(Transcribed page contents)

※

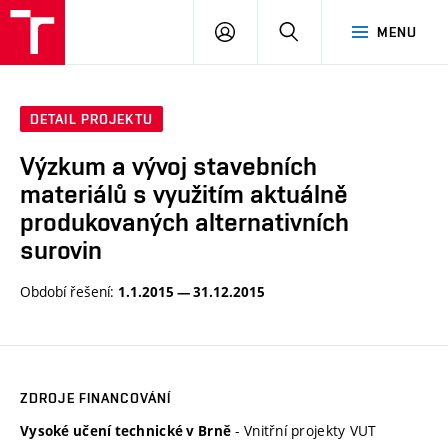
VUT
PŘIHLÁSIT
HLEDAT
MENU
SE
DETAIL PROJEKTU
Výzkum a vývoj stavebních
materiálů s využitím aktuálně
produkovaných alternativních
surovin
Období řešení:
1.1.2015 — 31.12.2015
ZDROJE FINANCOVÁNÍ
- Vnitřní projekty VUT
Vysoké učení technické v Brně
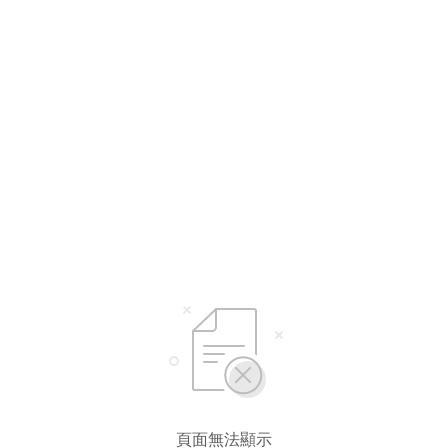
頁面無法顯示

※

§ YOUR TASK: Repeat the entries faithfully. Any picture gets left out.

§ RESULT FOR THIS TASK:
VUT
PŘIHLÁSIT
HLEDAT
MENU
SE
DETAIL PROJEKTU
Výzkum a vývoj stavebních
materiálů s využitím aktuálně
produkovaných alternativních
surovin
Období řešení:
1.1.2015 — 31.12.2015
ZDROJE FINANCOVÁNÍ
- Vnitřní projekty VUT
Vysoké učení technické v Brně
頁面無法顯示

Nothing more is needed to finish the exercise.